Alaska Rep. Young said he believed the Antiquities Act was never meant to apply to oceans.

The 1906 Antiquities Act grants presidents the authority to proclaim federal lands that contain “historic landmarks, historic and prehistoric structures, and other objects of historic or scientific interest” as national monuments. Sixteen presidents have used the law to protect 157 areas of land and water.

In 2006 President George W. Bush was the first to use this tool to protect ocean regions, when he proclaimed that about 140,000 square miles of Pacific Ocean and a string of islands would be protected as the Northwestern Hawaiian Islands National Monument. He named three others in 2009. In his last year, President Obama expanded Papahānaumokuākea in Hawaii to cover 500,000 square miles, and created a fifth monument off the coast of New England.

Monument designations have always been controversial, cherished by conservationists and attacked by industry groups who argue they threaten their ability to fish, mine, or drill. Obama named 34 new monuments, inspiring a flurry of legislative activity in the last Congressional session that sought to limit the scope of executive power under the act.

Marine monuments have come under particular scrutiny because they challenge the $90 billion fishing industry. Some conservatives, wary of sweeping executive action, argue that large offshore ocean regions do not count as “federal lands.”

Earlier this month, a group of Northeast commercial fishing groups sued the federal government, seeking to annul the 5,000-square-mile Northeast Canyons and Seamounts National Marine Monument off the coast of Connecticut. The groups claimed that President Obama “exceeded his power under the Antiquities Act” when he created it in September of last year.

In a letter to President Trump last week, committee chair Rob Bishop of Utah and Rep. Aumua Amata Coleman Radewagen from American Samoa requested the president “act swiftly and effectively to remove all marine monument fishing prohibitions.” The monument designations by the Antiquities Act, they wrote, were “a clear example of federal overreach.”

At the hearing, Halland, of the American Tunaboat Association, said he’d also like the president to lift the fishing ban in protected waters.

“The prohibitions on fishing found in these unilateral declarations are not based on science,” Halland said. Existing treaties already protect species like tuna that travel long distances in international waters, he added.

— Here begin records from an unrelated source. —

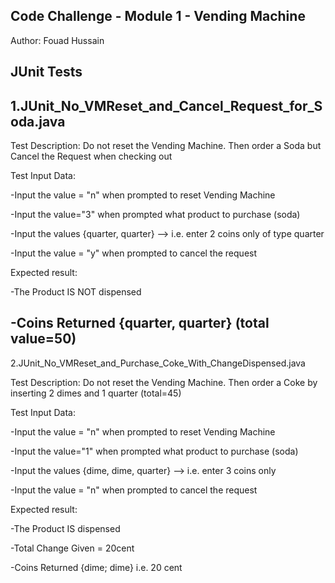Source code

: Code Challenge - Module 1 - Vending Machine
-----------------------------------------------------------------------------------
Author: Fouad Hussain


JUnit Tests
------------------------------------------------------------------------------------


1.JUnit_No_VMReset_and_Cancel_Request_for_Soda.java
---------------------------------------------------
Test Description: 
Do not reset the Vending Machine. 
Then order a Soda but Cancel the Request when checking out

Test Input Data:

-Input the value = "n" when prompted to reset Vending Machine

-Input the value="3" when prompted what product to purchase (soda)

-Input the values {quarter, quarter} --> i.e. enter 2 coins only of type quarter

-Input the value = "y" when prompted to cancel the request

Expected result:

-The Product IS NOT dispensed

-Coins Returned {quarter, quarter} (total value=50)
---------------------------------------------------------------------------------

2.JUnit_No_VMReset_and_Purchase_Coke_With_ChangeDispensed.java

Test Description: 
Do not reset the Vending Machine. 
Then order a Coke by inserting 2 dimes and 1 quarter (total=45)

Test Input Data:

-Input the value = "n" when prompted to reset Vending Machine

-Input the value="1" when prompted what product to purchase (soda)

-Input the values {dime, dime, quarter} --> i.e. enter 3 coins only

-Input the value = "n" when prompted to cancel the request

Expected result:

-The Product IS dispensed

-Total Change Given = 20cent

-Coins Returned {dime; dime} i.e. 20 cent


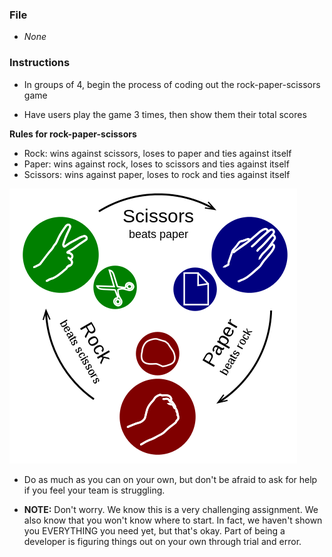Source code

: ### File

* _None_

### Instructions

* In groups of 4, begin the process of coding out the rock-paper-scissors game

* Have users play the game 3 times, then show them their total scores

**Rules for rock-paper-scissors**

* Rock: wins against scissors, loses to paper and ties against itself
* Paper: wins against rock, loses to scissors and ties against itself
* Scissors: wins against paper, loses to rock and ties against itself

![3-RPS-Example-Picture](Images/9-RPS-example.png)

* Do as much as you can on your own, but don't be afraid to ask for help if you feel your team is struggling.

* **NOTE:** Don't worry. We know this is a very challenging assignment. We also know that you won't know where to start. In fact, we haven't shown you EVERYTHING you need yet, but that's okay. Part of being a developer is figuring things out on your own through trial and error.
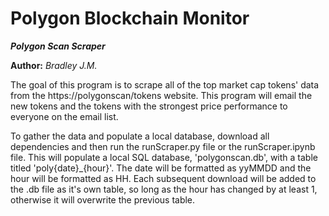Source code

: Polygon Blockchain Monitor
==============

***Polygon Scan Scraper***

**Author:** *Bradley J.M.*

The goal of this program is to scrape all of the top market cap tokens' data from the https://polygonscan/tokens website. This program will email the new tokens and the tokens with the strongest price performance to everyone on the email list.

To gather the data and populate a local database, download all dependencies and then run the runScraper.py file or the runScraper.ipynb file. This will populate a local SQL database, 'polygonscan.db', with a table titled 'poly{date}_{hour}'. The date will be formatted as yyMMDD and the hour will be formatted as HH. Each subsequent download will be added to the .db file as it's own table, so long as the hour has changed by at least 1, otherwise it will overwrite the previous table.
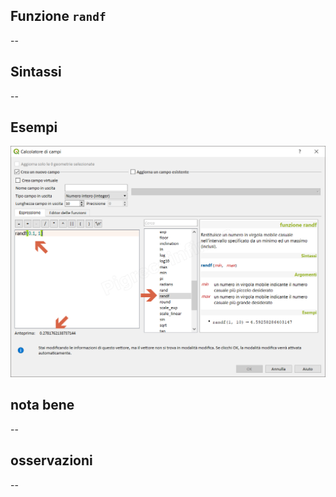 ## Funzione `randf`

--

## Sintassi

--

## Esempi

<img src="/img/matematica/randf/randf1.png">

## nota bene

--

## osservazioni

--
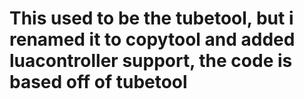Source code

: # This used to be the tubetool, but i renamed it to copytool and added luacontroller support, the code is based off of tubetool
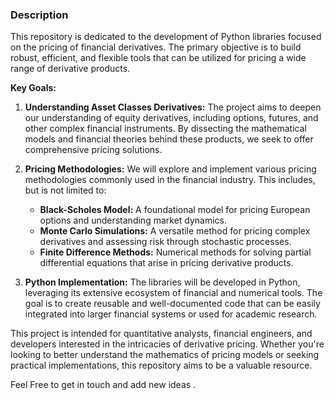 ### Description 

This repository is dedicated to the development of Python libraries focused on the pricing of financial derivatives. The primary objective is to build robust, efficient, and flexible tools that can be utilized for pricing a wide range of derivative products.

**Key Goals:**

1. **Understanding Asset Classes Derivatives:** The project aims to deepen our understanding of equity derivatives, including options, futures, and other complex financial instruments. By dissecting the mathematical models and financial theories behind these products, we seek to offer comprehensive pricing solutions.

2. **Pricing Methodologies:** We will explore and implement various pricing methodologies commonly used in the financial industry. This includes, but is not limited to:
   - **Black-Scholes Model:** A foundational model for pricing European options and understanding market dynamics.
   - **Monte Carlo Simulations:** A versatile method for pricing complex derivatives and assessing risk through stochastic processes.
   - **Finite Difference Methods:** Numerical methods for solving partial differential equations that arise in pricing derivative products.

3. **Python Implementation:** The libraries will be developed in Python, leveraging its extensive ecosystem of financial and numerical tools. The goal is to create reusable and well-documented code that can be easily integrated into larger financial systems or used for academic research.

This project is intended for quantitative analysts, financial engineers, and developers interested in the intricacies of derivative pricing. Whether you're looking to better understand the mathematics of pricing models or seeking practical implementations, this repository aims to be a valuable resource.

Feel Free to get in touch and add new ideas .

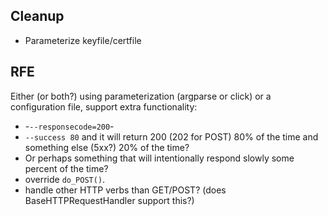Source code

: ## Cleanup

- Parameterize keyfile/certfile

## RFE

Either (or both?) using parameterization (argparse or click) or a configuration file, support extra functionality:
- -`--responsecode=200`-
-  `--success 80` and it will return 200 (202 for POST) 80% of the time and something else (5xx?) 20% of the time?
- Or perhaps something that will intentionally respond slowly some percent of the time?
- override `do_POST()`.
- handle other HTTP verbs than GET/POST? (does BaseHTTPRequestHandler support this?)
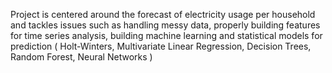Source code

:Project is centered around the forecast of electricity usage per household and tackles issues such as handling messy data, properly building features for time series analysis, building machine learning and statistical models for prediction ( Holt-Winters, Multivariate Linear Regression, Decision Trees, Random Forest, Neural Networks )
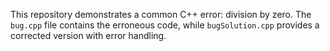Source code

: This repository demonstrates a common C++ error: division by zero. The `bug.cpp` file contains the erroneous code, while `bugSolution.cpp` provides a corrected version with error handling.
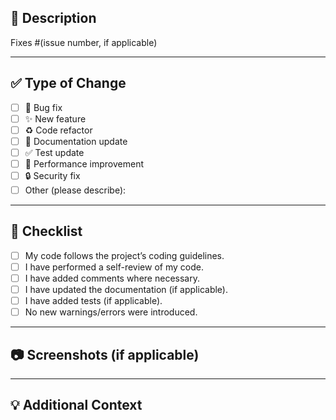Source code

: <!-- Pull Request Template -->

## 📌 Description
<!-- Provide a clear and concise description of the changes made in this PR. -->

Fixes #(issue number, if applicable)

---

## ✅ Type of Change
<!-- Please check the relevant option(s). -->

- [ ] 🐛 Bug fix  
- [ ] ✨ New feature  
- [ ] ♻️ Code refactor  
- [ ] 📝 Documentation update  
- [ ] ✅ Test update  
- [ ] 🚀 Performance improvement  
- [ ] 🔒 Security fix  
- [ ] Other (please describe):

---

## 📝 Checklist
<!-- Before submitting, please ensure the following tasks are completed. -->

- [ ] My code follows the project’s coding guidelines.  
- [ ] I have performed a self-review of my code.  
- [ ] I have added comments where necessary.  
- [ ] I have updated the documentation (if applicable).  
- [ ] I have added tests (if applicable).  
- [ ] No new warnings/errors were introduced.  

---

## 📷 Screenshots (if applicable)
<!-- Add screenshots or GIFs to help reviewers understand your changes. -->

---

## 💡 Additional Context
<!-- Add any other relevant context about the PR here. -->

Scientists, including those who participated in the process, disagreed.

“I think that’s absolutely untrue,” said Doug McCauley, a professor of ecology at the University of California at Santa Barbara, who was among the dozens of scientists who presented data to the White House that made the case for the expansion of Papahānaumokuākea.

McCauley’s team has tagged grey reef sharks and mapped their movements, discovering that they travel far beyond the zone they were previously understood to inhabit. The expansion substantially increased protection for their range.

Marine biologists studying such protected ocean spaces have seen fish getting larger, breeding more, and replenishing their numbers.

“The suggestion that we would essentially rob our own banks is distressing to me — and that’s the proposition that’s on the table,” McCauley said.

He pointed out that the zone protected by the Papahānaumokuākea monument includes a 100-year-old sponge species, and a coral species that is 4,000 years old.

“If we’re not using the Antiquities Act to protect the oldest living animal on our planet, what on earth is the Antiquities Act for?”